Suara Sumatera - Posisi anak didik Shin Tae-yong yang tergabung dalam tim nasional atau timnas Indonesia U-23 memang tidak sedang beruntung. Dua kali laga awal di group B Piala AFF U-23, pencapaiannya tidak sangat memuaskan.
Timnas U-23 telak kalah poin saat kontra dengan Malaysia di laga awal. Tak lama dari torehan kekalahan tersebut, point tidak menguntungkan kembali terulang saat kontra Timor Leste. Apalagi kedua laga juga diwarnai dengan gol kontroversional.
Informasi menyebutkan jika pencapaian ini membuah Shin Tae-yong mengamuk sehingga membuat Erick Thonir keputusan besar pada timnas U-23. Informasi ini dibagikan oleh akun YouTube Timnas Garuda Team.
Akun ini pun membuat narasi yang cukup menyakinkan dengan mengabungkan dua narasi pertandingan yang dilalui timnas.
"KEPUTUSAN HEBAT Erick Thohir Shin Tae Yong SAMPAI NGAMUK BESAR di Laga Indonesia vs Timor Leste" Lalu apakah benar timnas Indonesia mendapatkan keputusan besar dari Erick Thohir setelah Shin Tae yong mengamuk?
CEK FAKTA:
Menelusuri dari video YouTube tersebut diketahui jika video hanya berisikan cuplikan dua pertandingan yang dilalui timnas Indonesia.
Narator mengungkapkan jika timnas Indonesia dipencundangi wasit saat pertandingan kontra Timor Leste. Lalu ada juga kartu kuning yang dikeluarkan wasit.
Diketahui jika Kick Off awal, diketahui Timnas Indonesia memang bermain hati-hati.
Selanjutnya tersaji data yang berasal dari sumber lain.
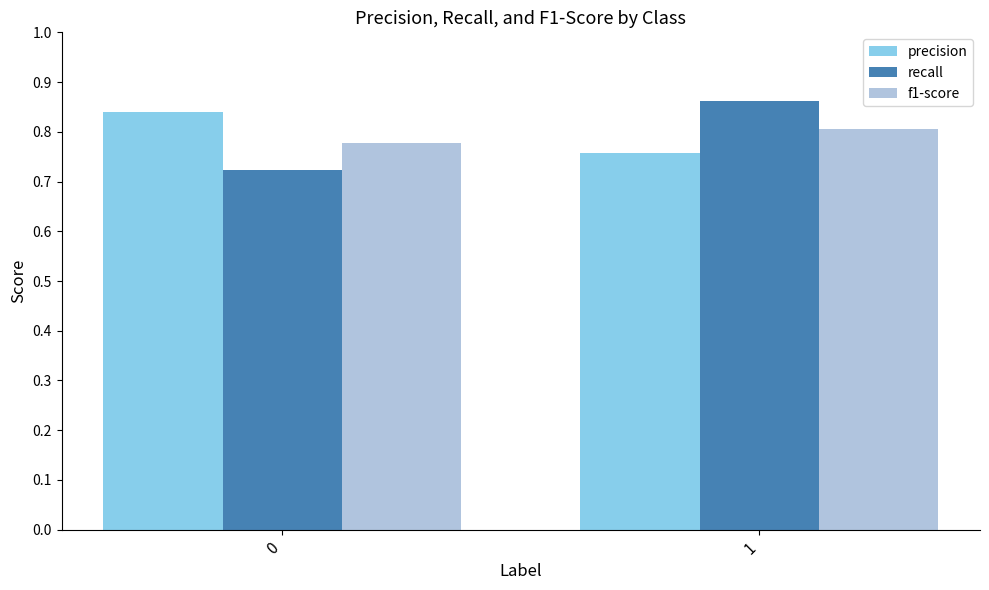

The f1-score series shows 0.8 at 0. True or false?

True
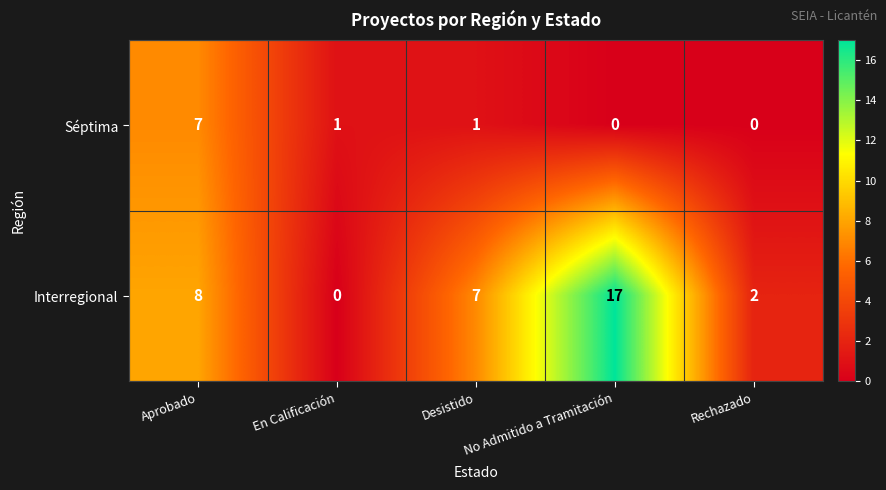

At which category is the sum across all series the highest?

No Admitido a Tramitación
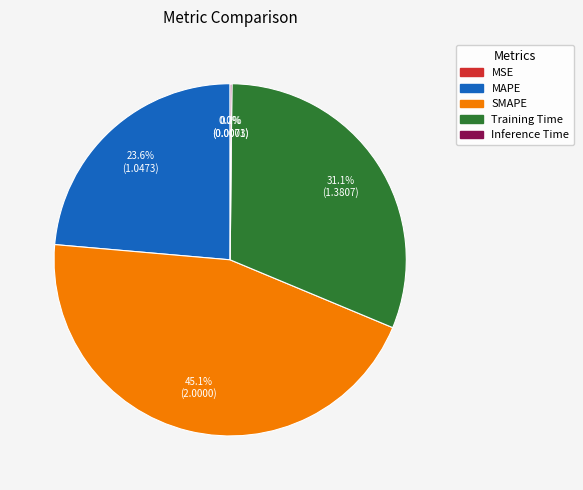

Is there a majority slice in this chart?

No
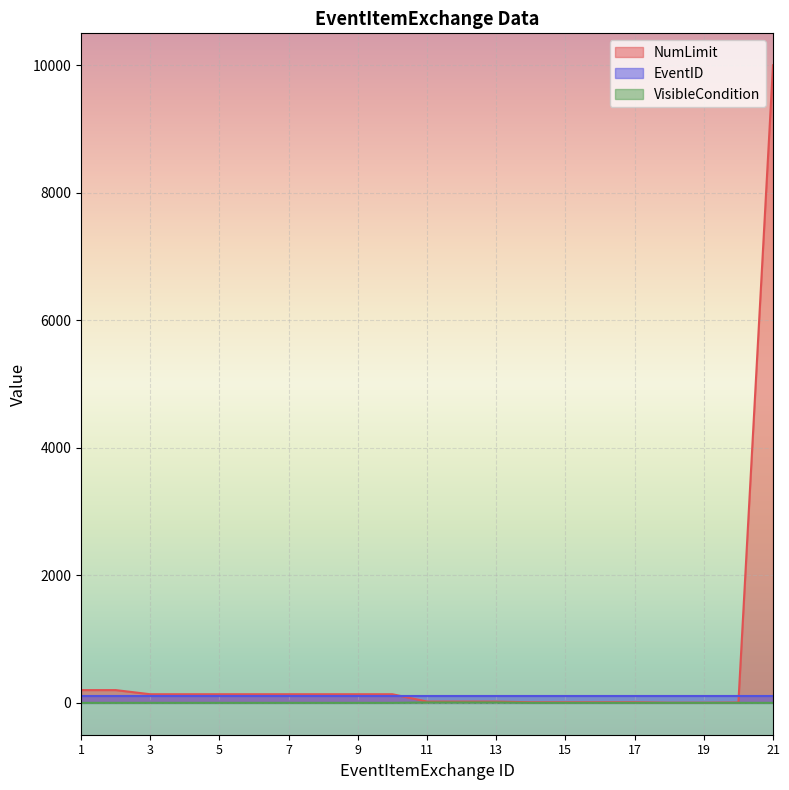

What is the difference between the NumLimit values at 13 and 14?

11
Bahkan gol Ramadan Samanta pun penuh kontrovesional.
Baca Juga: 4 Rekomendasi Film yang Dibintangi Park Seo Joon, Terbaru Concrete Utopia
Sampai dengan akhir, video tersebut tidak menjelaskan apa yang dilakukan Erick Thohir pada timnas Indonesia U-23 setelah tidak maksimal di Piala AFF.
PENJELASAN:
Di video yang berdurasi 6 menit tersebut ternyata membahas kebijakan Erick Thohir yang ingin membawa kecurangan sepak bola ke jalur hukum.
Dengan demikian apa yang disampaikan di video tersebut tidak selaras dengan apa yang disampaikan di judul videonya.
Video yang mengambil sejumlah potongan-potongan dalam kebijakan Erick Thohir menghadapi timnas, kebijakan sepak bola yang tidak adil sampai sejumlah kebijakan lainnya bagi sepak bola di Indonesia.
Kuat dugaan video ini hanya untuk mendulang traffik dari penontonnya meski sangat ditemukan tidak ada keterkaitan antara judul dan isi video.